Your objective
Copy out the entries that follow exactly, leaving out the pictures.

Given entries
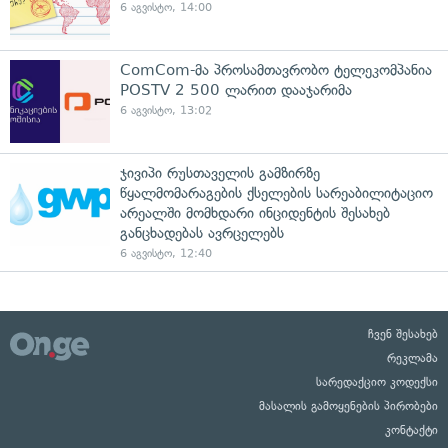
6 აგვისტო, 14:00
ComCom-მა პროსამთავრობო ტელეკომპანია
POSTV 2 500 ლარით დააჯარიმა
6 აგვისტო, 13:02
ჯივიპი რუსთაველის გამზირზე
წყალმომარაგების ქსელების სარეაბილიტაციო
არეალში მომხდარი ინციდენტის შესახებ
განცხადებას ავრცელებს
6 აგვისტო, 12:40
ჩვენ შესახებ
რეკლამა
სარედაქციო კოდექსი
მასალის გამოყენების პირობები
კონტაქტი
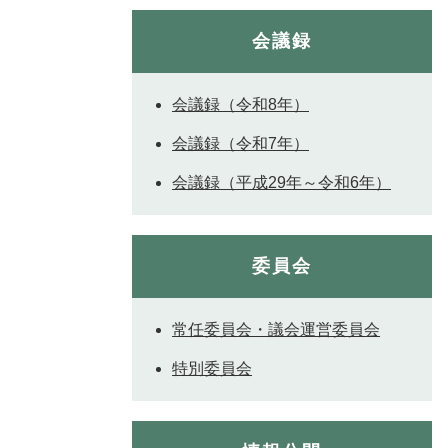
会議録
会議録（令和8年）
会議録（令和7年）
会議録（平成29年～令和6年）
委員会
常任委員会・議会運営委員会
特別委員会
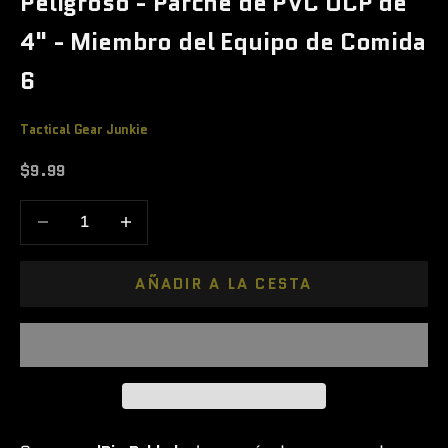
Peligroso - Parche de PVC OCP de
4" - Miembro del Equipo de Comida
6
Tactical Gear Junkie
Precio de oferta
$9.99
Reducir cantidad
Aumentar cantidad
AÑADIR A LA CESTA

Task solution
6 აგვისტო, 14:00
ComCom-მა პროსამთავრობო ტელეკომპანია
POSTV 2 500 ლარით დააჯარიმა
6 აგვისტო, 13:02
ჯივიპი რუსთაველის გამზირზე
წყალმომარაგების ქსელების სარეაბილიტაციო
არეალში მომხდარი ინციდენტის შესახებ
განცხადებას ავრცელებს
6 აგვისტო, 12:40
ჩვენ შესახებ
რეკლამა
სარედაქციო კოდექსი
მასალის გამოყენების პირობები
კონტაქტი
会議録
会議録（令和8年）
会議録（令和7年）
会議録（平成29年～令和6年）
委員会
常任委員会・議会運営委員会
特別委員会
Peligroso - Parche de PVC OCP de
4" - Miembro del Equipo de Comida
6
Tactical Gear Junkie
Precio de oferta
$9.99
Reducir cantidad
Aumentar cantidad
AÑADIR A LA CESTA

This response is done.